__Exercise description__
Using the listing below, set down each line from the line containing "text_box [1045, 22, 1909, 1125]" through the line containing "Document page, 2576x1449 pixels.", both ends included, exactly and with nothing added.

__Data records__

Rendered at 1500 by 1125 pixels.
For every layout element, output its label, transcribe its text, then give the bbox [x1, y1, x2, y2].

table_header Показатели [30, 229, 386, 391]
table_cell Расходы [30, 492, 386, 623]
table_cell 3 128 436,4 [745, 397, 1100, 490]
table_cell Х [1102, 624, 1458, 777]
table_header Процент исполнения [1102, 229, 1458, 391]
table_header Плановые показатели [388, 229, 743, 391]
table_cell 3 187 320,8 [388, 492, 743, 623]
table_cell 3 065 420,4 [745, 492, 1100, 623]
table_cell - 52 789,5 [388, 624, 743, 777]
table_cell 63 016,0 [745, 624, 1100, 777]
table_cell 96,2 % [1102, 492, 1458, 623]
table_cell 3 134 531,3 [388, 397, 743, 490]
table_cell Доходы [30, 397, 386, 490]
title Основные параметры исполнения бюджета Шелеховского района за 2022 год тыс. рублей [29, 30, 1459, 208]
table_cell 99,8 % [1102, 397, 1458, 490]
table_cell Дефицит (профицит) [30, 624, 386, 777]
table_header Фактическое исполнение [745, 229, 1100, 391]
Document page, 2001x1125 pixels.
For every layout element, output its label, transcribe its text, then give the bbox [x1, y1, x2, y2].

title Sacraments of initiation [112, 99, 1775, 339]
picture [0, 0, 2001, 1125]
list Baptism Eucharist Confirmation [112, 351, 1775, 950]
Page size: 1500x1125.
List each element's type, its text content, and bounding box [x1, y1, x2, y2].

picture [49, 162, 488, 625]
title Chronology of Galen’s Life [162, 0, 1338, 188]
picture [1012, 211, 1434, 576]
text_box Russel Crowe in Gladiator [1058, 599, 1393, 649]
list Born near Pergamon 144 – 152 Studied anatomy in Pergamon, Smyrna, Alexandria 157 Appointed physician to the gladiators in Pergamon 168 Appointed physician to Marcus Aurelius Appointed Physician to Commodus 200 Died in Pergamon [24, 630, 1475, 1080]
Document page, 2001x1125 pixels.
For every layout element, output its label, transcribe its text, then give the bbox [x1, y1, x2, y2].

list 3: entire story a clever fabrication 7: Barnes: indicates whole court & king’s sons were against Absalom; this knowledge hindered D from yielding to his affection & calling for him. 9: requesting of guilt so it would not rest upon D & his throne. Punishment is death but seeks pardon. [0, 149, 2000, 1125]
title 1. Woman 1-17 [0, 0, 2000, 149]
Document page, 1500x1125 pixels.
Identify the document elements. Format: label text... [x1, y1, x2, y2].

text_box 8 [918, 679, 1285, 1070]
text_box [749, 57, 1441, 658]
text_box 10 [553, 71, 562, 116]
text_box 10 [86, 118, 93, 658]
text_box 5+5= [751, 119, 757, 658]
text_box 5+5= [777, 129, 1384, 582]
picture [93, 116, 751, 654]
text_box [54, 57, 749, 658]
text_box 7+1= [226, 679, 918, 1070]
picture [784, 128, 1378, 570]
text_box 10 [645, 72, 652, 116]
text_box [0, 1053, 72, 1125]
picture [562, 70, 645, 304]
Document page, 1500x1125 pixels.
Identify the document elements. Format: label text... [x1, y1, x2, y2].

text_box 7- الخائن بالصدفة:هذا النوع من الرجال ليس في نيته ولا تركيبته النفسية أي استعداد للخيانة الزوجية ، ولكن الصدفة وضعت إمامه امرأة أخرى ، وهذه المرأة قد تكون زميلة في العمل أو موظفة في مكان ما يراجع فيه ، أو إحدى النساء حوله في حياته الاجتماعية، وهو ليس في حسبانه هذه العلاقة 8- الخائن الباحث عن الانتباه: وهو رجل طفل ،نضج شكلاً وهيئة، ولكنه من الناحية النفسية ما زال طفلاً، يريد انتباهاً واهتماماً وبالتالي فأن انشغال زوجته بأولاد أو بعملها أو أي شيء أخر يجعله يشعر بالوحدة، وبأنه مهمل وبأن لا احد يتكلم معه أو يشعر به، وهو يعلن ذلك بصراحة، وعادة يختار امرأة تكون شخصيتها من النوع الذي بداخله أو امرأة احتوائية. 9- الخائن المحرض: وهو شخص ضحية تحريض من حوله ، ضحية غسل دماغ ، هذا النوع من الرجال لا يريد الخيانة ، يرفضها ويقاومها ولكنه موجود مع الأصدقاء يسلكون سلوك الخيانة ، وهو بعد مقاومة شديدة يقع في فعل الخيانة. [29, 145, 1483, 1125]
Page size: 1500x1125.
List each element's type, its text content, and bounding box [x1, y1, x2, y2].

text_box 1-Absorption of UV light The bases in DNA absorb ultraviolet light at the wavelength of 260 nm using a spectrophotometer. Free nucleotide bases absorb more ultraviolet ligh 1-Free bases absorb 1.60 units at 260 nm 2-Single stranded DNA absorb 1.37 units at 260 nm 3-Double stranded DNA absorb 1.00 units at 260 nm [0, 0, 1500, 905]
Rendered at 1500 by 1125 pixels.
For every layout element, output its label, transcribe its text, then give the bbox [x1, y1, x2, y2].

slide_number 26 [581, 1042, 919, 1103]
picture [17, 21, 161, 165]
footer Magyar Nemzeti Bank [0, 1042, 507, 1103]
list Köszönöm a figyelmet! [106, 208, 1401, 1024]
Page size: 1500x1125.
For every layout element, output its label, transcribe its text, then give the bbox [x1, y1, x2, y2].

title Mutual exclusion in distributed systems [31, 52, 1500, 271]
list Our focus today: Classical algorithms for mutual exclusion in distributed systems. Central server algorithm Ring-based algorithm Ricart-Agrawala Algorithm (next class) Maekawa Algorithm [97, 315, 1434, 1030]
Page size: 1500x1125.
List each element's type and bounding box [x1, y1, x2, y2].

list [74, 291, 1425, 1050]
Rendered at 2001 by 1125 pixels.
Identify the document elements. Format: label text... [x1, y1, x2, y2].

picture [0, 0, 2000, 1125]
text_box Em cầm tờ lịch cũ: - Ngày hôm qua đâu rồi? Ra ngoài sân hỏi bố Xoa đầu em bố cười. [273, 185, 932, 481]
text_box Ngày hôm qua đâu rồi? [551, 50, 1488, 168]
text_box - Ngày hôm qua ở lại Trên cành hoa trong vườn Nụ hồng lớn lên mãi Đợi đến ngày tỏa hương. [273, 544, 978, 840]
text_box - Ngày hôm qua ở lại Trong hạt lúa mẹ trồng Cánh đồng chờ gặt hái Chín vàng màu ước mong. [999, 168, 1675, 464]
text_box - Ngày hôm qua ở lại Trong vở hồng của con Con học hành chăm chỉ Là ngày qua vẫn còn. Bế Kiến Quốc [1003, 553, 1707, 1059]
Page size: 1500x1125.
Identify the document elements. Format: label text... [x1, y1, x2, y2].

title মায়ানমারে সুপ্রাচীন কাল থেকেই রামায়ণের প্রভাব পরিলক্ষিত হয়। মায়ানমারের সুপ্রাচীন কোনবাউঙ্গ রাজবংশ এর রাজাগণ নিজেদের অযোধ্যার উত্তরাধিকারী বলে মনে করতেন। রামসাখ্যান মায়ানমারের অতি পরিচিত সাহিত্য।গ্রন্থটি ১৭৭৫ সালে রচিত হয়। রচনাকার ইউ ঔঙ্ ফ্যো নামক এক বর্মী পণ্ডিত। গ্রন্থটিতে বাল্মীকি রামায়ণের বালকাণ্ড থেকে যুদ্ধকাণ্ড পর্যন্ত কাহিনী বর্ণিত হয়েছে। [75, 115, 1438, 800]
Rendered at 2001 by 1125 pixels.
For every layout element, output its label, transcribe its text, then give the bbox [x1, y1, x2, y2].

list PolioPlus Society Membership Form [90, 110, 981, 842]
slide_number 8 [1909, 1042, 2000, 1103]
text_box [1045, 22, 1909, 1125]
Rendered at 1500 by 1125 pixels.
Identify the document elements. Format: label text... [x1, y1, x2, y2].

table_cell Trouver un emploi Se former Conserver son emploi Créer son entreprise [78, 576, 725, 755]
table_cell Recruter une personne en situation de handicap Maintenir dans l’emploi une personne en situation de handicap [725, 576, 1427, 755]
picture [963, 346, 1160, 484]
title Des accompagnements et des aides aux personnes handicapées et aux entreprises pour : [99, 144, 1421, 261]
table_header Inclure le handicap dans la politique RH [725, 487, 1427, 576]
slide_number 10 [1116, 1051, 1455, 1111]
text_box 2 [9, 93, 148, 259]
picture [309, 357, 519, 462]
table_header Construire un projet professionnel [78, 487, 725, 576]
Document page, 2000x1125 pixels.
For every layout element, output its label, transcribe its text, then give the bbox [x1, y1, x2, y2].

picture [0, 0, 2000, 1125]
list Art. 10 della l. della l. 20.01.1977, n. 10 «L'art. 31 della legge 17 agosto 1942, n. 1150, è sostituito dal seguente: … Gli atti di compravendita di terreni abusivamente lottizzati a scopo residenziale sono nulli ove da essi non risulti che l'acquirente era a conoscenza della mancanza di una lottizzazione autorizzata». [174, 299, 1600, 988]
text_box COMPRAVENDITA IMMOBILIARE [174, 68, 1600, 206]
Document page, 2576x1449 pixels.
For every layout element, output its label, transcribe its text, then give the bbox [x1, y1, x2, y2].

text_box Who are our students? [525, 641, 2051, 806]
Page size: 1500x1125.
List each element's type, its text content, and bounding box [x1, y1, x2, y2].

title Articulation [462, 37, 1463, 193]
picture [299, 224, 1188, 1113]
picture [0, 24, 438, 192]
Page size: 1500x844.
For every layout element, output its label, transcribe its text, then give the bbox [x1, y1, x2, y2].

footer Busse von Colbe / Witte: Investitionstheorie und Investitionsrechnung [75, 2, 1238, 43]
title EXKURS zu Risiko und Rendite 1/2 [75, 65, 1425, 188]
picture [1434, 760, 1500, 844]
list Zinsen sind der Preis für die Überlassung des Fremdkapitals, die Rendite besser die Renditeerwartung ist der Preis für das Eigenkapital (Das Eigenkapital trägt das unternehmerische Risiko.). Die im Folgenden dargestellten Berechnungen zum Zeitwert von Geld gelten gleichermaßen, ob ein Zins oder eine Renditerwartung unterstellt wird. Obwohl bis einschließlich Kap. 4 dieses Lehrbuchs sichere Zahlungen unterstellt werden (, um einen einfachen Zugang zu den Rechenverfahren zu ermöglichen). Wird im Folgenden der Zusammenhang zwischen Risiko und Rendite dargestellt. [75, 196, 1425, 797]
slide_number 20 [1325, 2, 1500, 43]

__Task result__
text_box [1045, 22, 1909, 1125]
Rendered at 1500 by 1125 pixels.
Identify the document elements. Format: label text... [x1, y1, x2, y2].

table_cell Trouver un emploi Se former Conserver son emploi Créer son entreprise [78, 576, 725, 755]
table_cell Recruter une personne en situation de handicap Maintenir dans l’emploi une personne en situation de handicap [725, 576, 1427, 755]
picture [963, 346, 1160, 484]
title Des accompagnements et des aides aux personnes handicapées et aux entreprises pour : [99, 144, 1421, 261]
table_header Inclure le handicap dans la politique RH [725, 487, 1427, 576]
slide_number 10 [1116, 1051, 1455, 1111]
text_box 2 [9, 93, 148, 259]
picture [309, 357, 519, 462]
table_header Construire un projet professionnel [78, 487, 725, 576]
Document page, 2000x1125 pixels.
For every layout element, output its label, transcribe its text, then give the bbox [x1, y1, x2, y2].

picture [0, 0, 2000, 1125]
list Art. 10 della l. della l. 20.01.1977, n. 10 «L'art. 31 della legge 17 agosto 1942, n. 1150, è sostituito dal seguente: … Gli atti di compravendita di terreni abusivamente lottizzati a scopo residenziale sono nulli ove da essi non risulti che l'acquirente era a conoscenza della mancanza di una lottizzazione autorizzata». [174, 299, 1600, 988]
text_box COMPRAVENDITA IMMOBILIARE [174, 68, 1600, 206]
Document page, 2576x1449 pixels.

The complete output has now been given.